- A UBS elevou a previsão do S&P 500 para fim de 2026 de 7.500 para 7.900 pontos, citando a resiliência do consumo e a forte demanda por data centers.
- O Morgan Stanley projeta até 8.000 pontos para o índice no fim de 2026, impulsionado por investimentos em inteligência artificial e lucros.
- A meta atual representa aproximadamente 6% de valorização em relação ao fechamento anterior de 7.445,72 pontos.
- A UBS também aumentou a estimativa de lucro por ação para 2026, de US$ 310 para US$ 335, mantendo a visão atrativa sobre as ações americanas.

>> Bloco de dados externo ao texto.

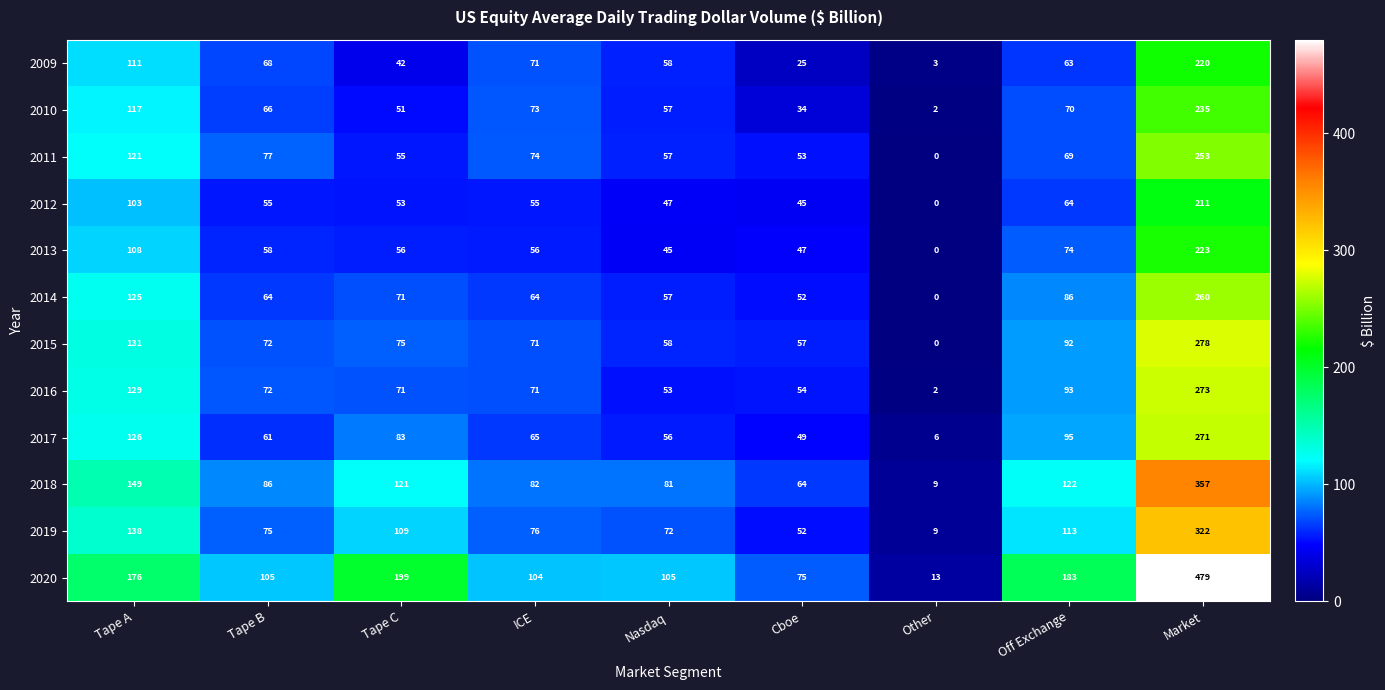

Which category has the highest value in the 2019 series?

Market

- Os lucros do S&P 500 no primeiro trimestre devem subir quase 29% ante o ano anterior, com grande contribuição de empresas ligadas à IA; porém, riscos ligados ao Estreito de Ormuz podem pressionar petróleo e juros.
O UBS Global Wealth Management elevou a visão para o S&P 500 no fim de 2026, de 7.500 para 7.900 pontos, citando a resiliência do consumo e a demanda por infraestrutura de data centers.
A instituição aponta que, nas últimas semanas, mais corretoras revisaram suas projeções para o índice. O Morgan Stanley projeta 8.000 pontos até o fim de 2026, embasado em investimentos em IA e luminosidade de lucros.
A meta do UBS representa alta de cerca de 6% em relação ao fechamento recente, de 7.445,72 pontos. A projeção para junho de 2027 diverge com 8.200 pontos, mantendo a visão positiva sobre as ações americanas.
A estimativa de lucro por ação para 2026 subiu de US$ 310 para US$ 335, segundo estrategistas do UBS. Eles ressaltam fatores de sustentação: crescimento econômico, lucros resilientes, um Fed favorável e avanços em IA.
Quase metade do aumento de lucros é atribuído à demanda por semicondutores, especialmente chips de memória. O restante viria de maior lucratividade no setor de energia e expansão de investimentos em data centers.
Dados da LSEG mostram que o lucro agregado do S&P 500 no primeiro trimestre pode subir quase 29% ante o ano anterior, com o impulso vindo de grandes empresas ligadas à IA.
Apesar do cenário positivo, o UBS alerta que a ausência de resolução sobre o Estreito de Ormuz pode frear o ciclo de alta, à medida que preços do petróleo sobem e as taxas de juros sobem.